The Continuing Mystery of Long COVID

Long COVID remains a riddle wrapped in a mystery inside an enigma. It wants so hard to be a disease but remains a syndrome, a collection of ill-defined signs and symptoms. Can Big Data help Long COVID and its sufferers separate themselves from other viral infections? A new study tries.

Are there symptoms associated with what is being called Long COVID, unique for the long-term effects of this specific viral infection? Or can it follow any viral infection or no infection at all? To get that answer, researchers used the electronic health records (EHR) of 17,487 patients spread across 122 US healthcare systems, all members of the Cerner EHR family [1]. Before diving into the data, an important word of caution. There is no standard definition for many of the terms checked off in an EHR, especially vague terms like fatigue. Without a data dictionary defining those terms, fishing in the waters of Big Data comes with uncertainty. Cloaking the findings with p-values does not eliminate the fact that some of the data entered just ain’t so.

Using diagnostic codes, something we would term “administrative” data, the researchers defined three groups: those with pneumonia attributable to COVID, those with pneumonia attributable to other viral infections, e.g., influenza, and a group without pneumonia at all. To be attributed to COVID, the incidence of a symptom had to be statistically significant compared to both those with a general viral respiratory infection (VRI) and the control group. [1]

An initial COVID infection was a “significant positive predictor” of subsequent:

  • Dyspnea (shortness of breath) and Chest pain – While COVID did have a higher occurrence of pulmonary embolism, hypoxia, and pneumonia, compared to viral respiratory infection, it was no more significant than that seen in the control group.
  • Palpitations – a “noticeably rapid, strong or irregular heartbeat” was the only cardiovascular symptom distinguishing COVID from other VRIs. More objective findings, such as heart failure, tachycardia, an elevated heart rate, and thrombotic events, were not significantly different.
  • Fatigue and Joint pain were the only musculoskeletal symptoms unique to Long COVID.
  • Hair loss was a unique finding in Long COVID, but its magnitude increased over about eight months and then, as might be expected or hoped for, returned to baseline levels.

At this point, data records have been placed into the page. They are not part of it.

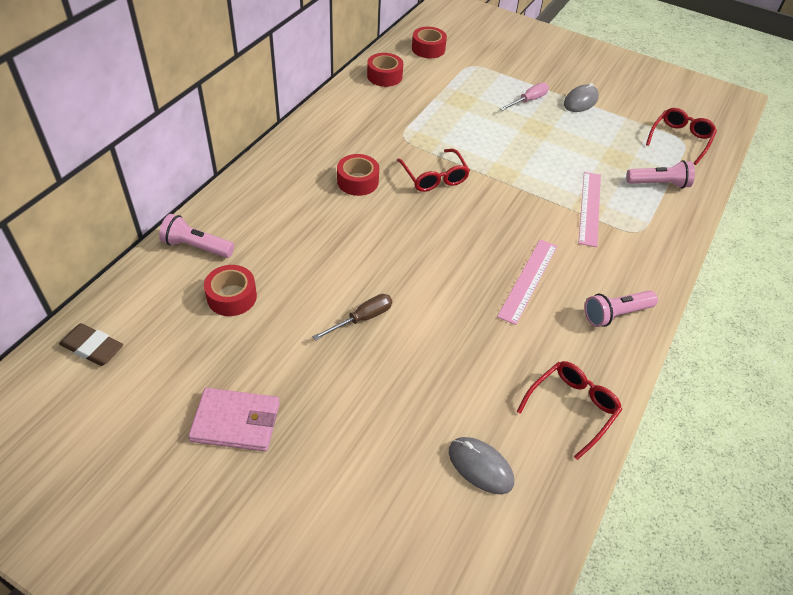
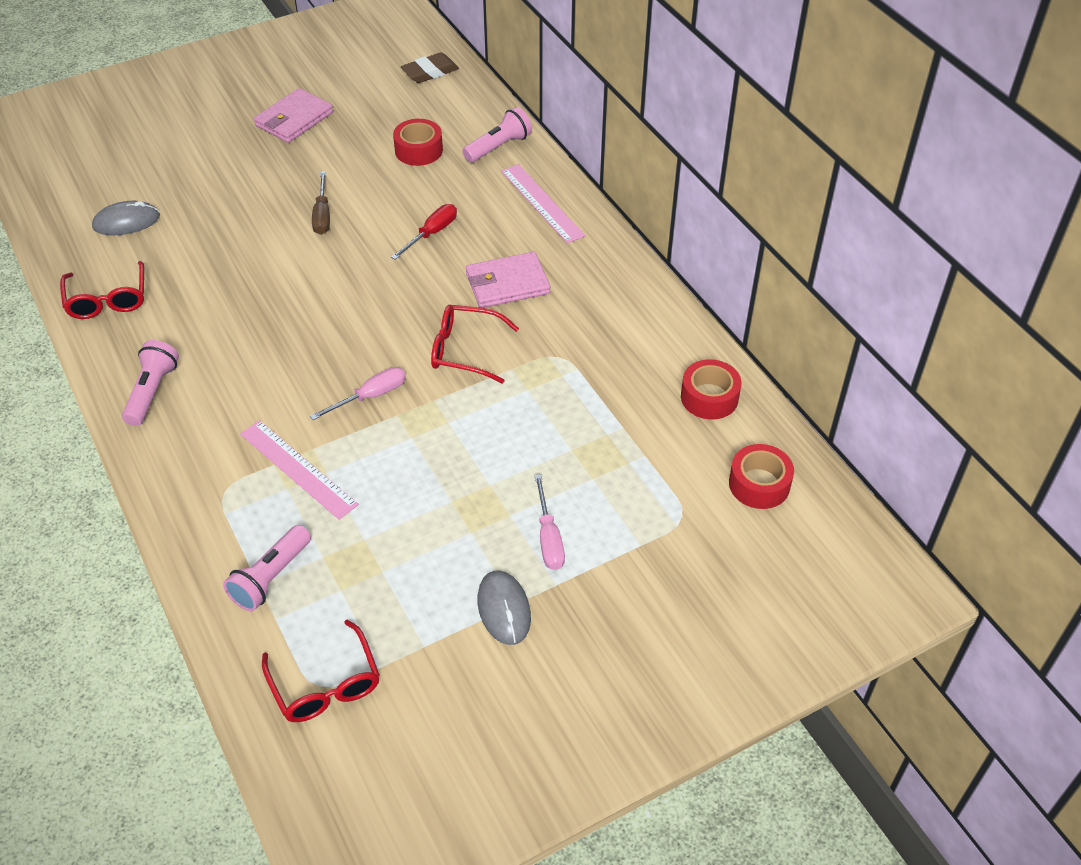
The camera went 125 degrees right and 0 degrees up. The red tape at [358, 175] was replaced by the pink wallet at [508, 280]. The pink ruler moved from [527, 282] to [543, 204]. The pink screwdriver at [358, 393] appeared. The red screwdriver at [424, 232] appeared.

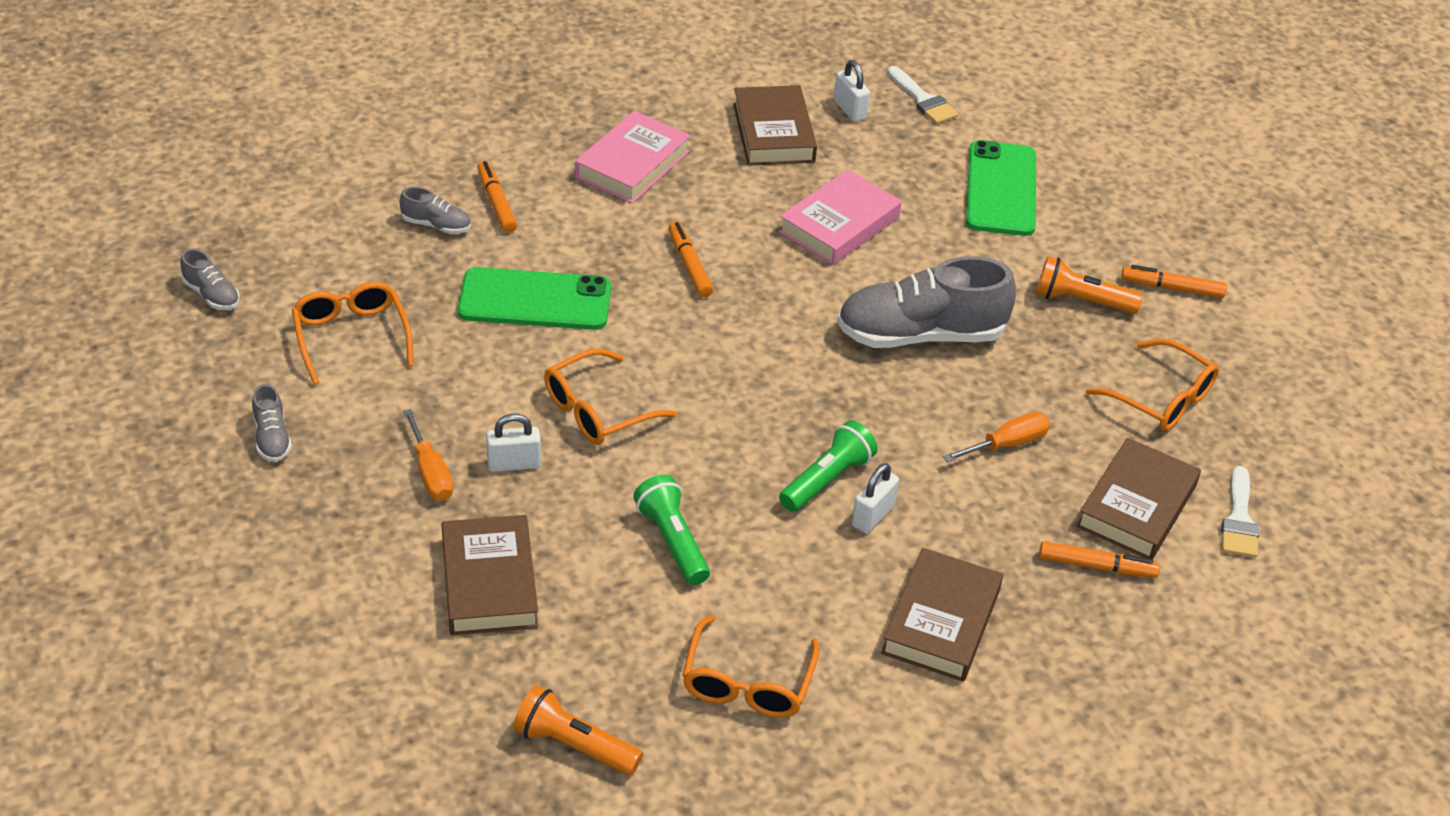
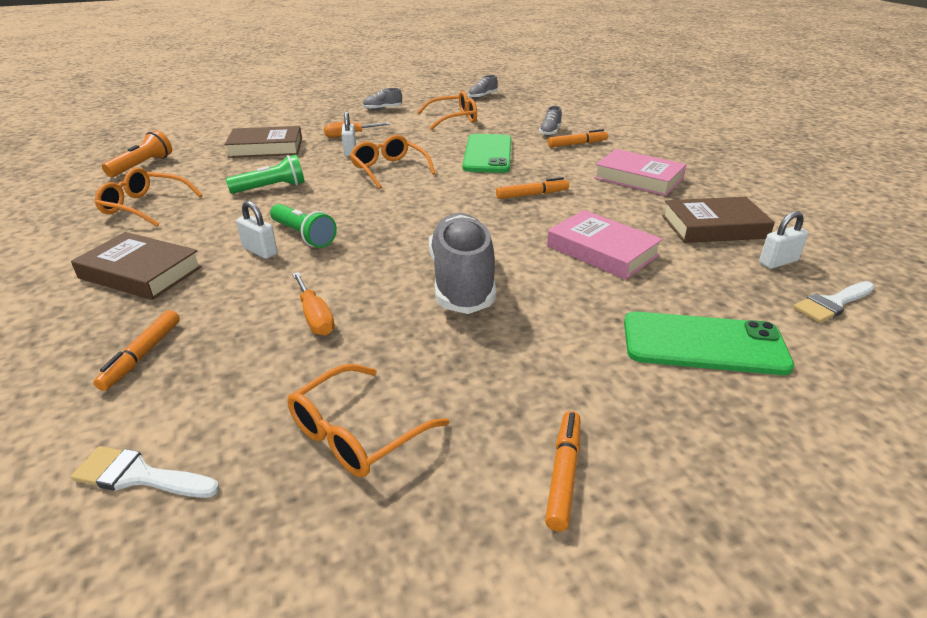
The camera went 95 degrees right and 10 degrees down. The orange flashlight at [1089, 285] disappeared. The brown book at [1138, 498] disappeared.

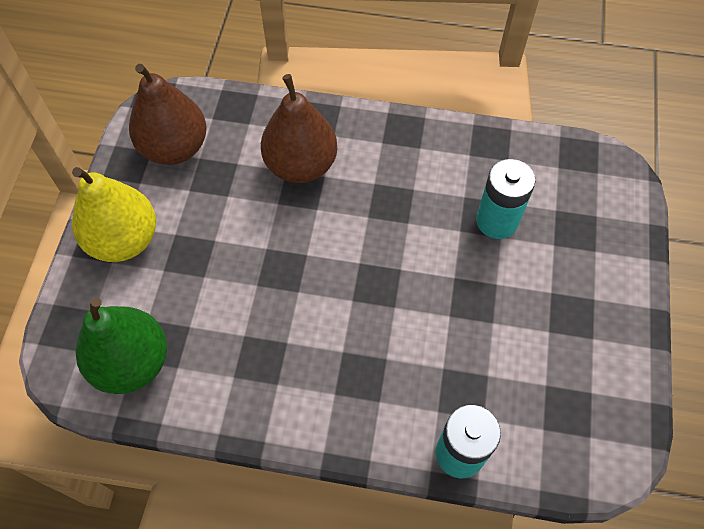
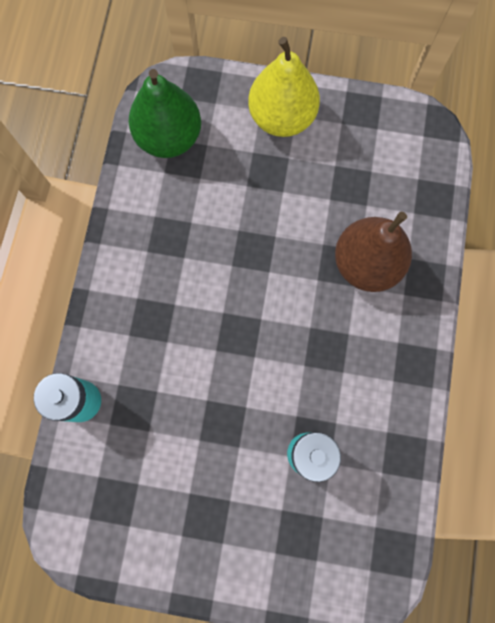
The camera went 90 degrees right and 15 degrees up. The brown pear at [168, 114] disappeared.

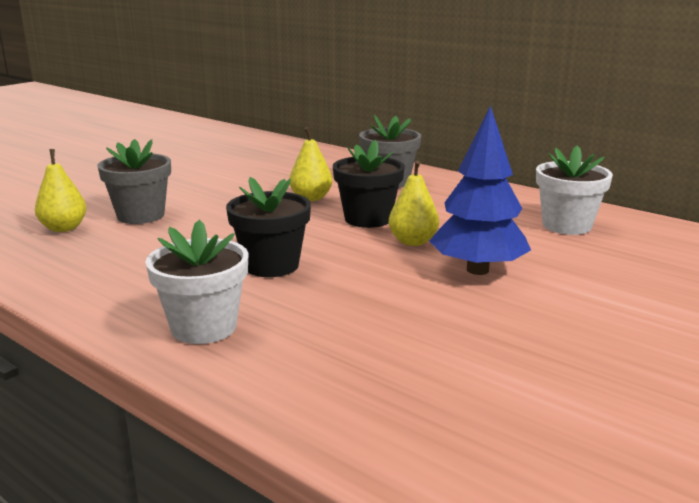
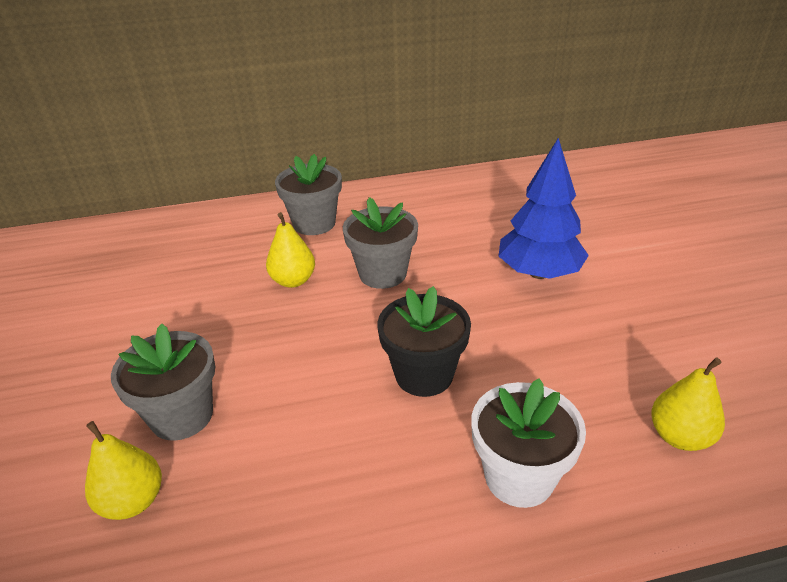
The camera went 50 degrees left and 15 degrees up. The black flower pot at [369, 184] became the grey flower pot at [380, 243]. The yellow pear moved from [414, 203] to [688, 404]. The white flower pot at [574, 190] disappeared.

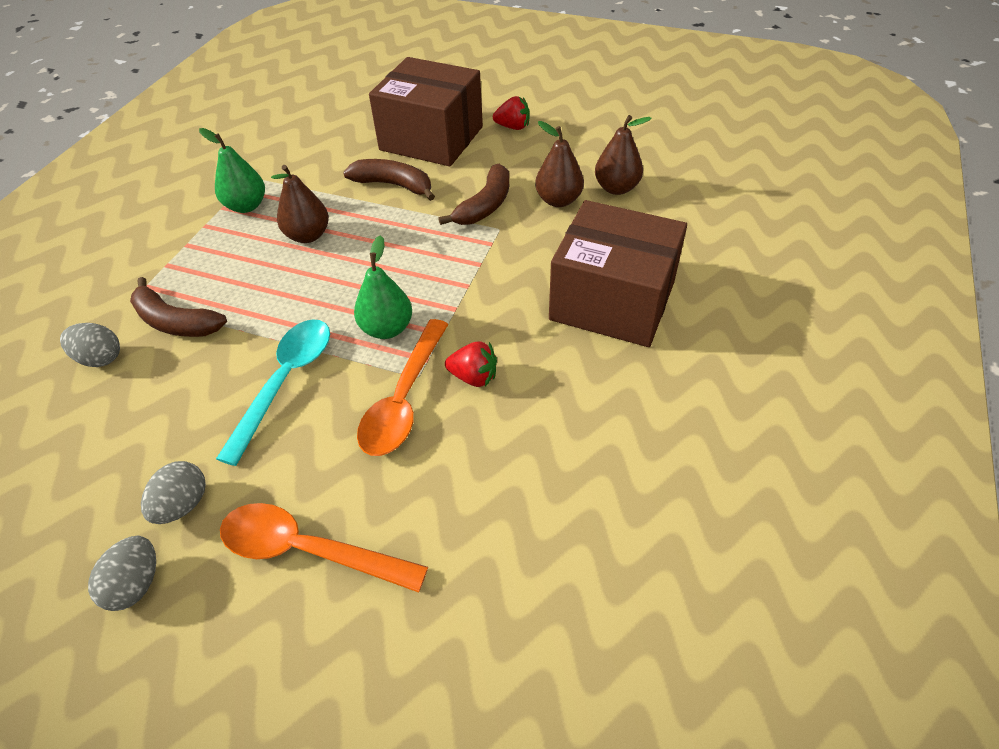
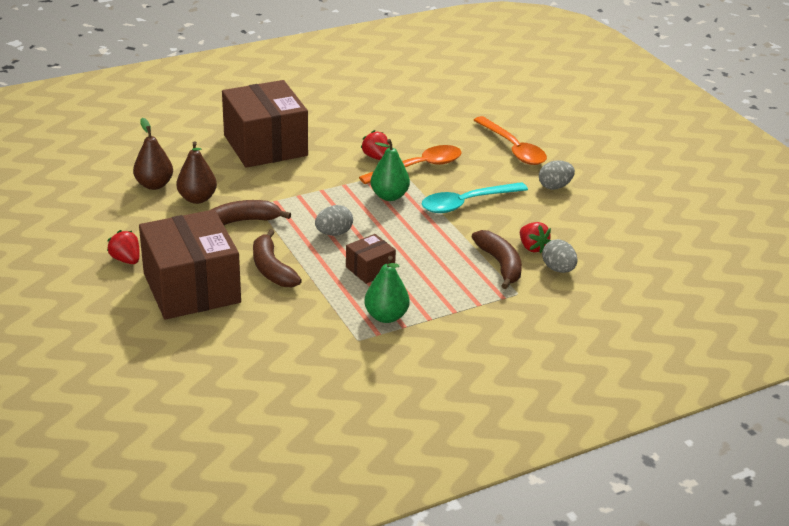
The camera went 140 degrees left and 15 degrees down. The grey egg moved from [122, 573] to [334, 220]. The brown pear at [300, 204] was replaced by the brown box at [371, 259]. The red strawberry at [535, 237] appeared.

There were no increases in neurologic symptoms such as loss of smell, anosmia, anxiety, or depression. While cognitive impairment, COVID’s brain fog, was increased compared to patients with other VRI, it was not significantly increased compared with the controls. 

The patients studied were more frequently female, 66%, and white 73%. Long COVID increased with age, peaking in the age group of 50 to 64. All these demographics might limit the applicability of the findings. Shortness of breath, fatigue and joint pain were Long COVID’s commonality – all subjective findings. That may be the best we can do, for the moment, in unpacking the riddle of Long COVID.

The researchers write that 40% of Americans have had COVID, and 20% of them may experience Long COVID – 8% of our population. But the studies underlying those numbers may be casting too broad a symptom net. We just don’t know. The study also makes it clear that Big Medical Data will not necessarily be the treasure trove of knowledge it was hyped to be. 

[1] For those who wish to see all the data, here is the Forest plot.

[1] Cerner is one of the largest EHR software companies and has created a data repository for the hospitals that use their systems to hold presumably de-identified patient data for research.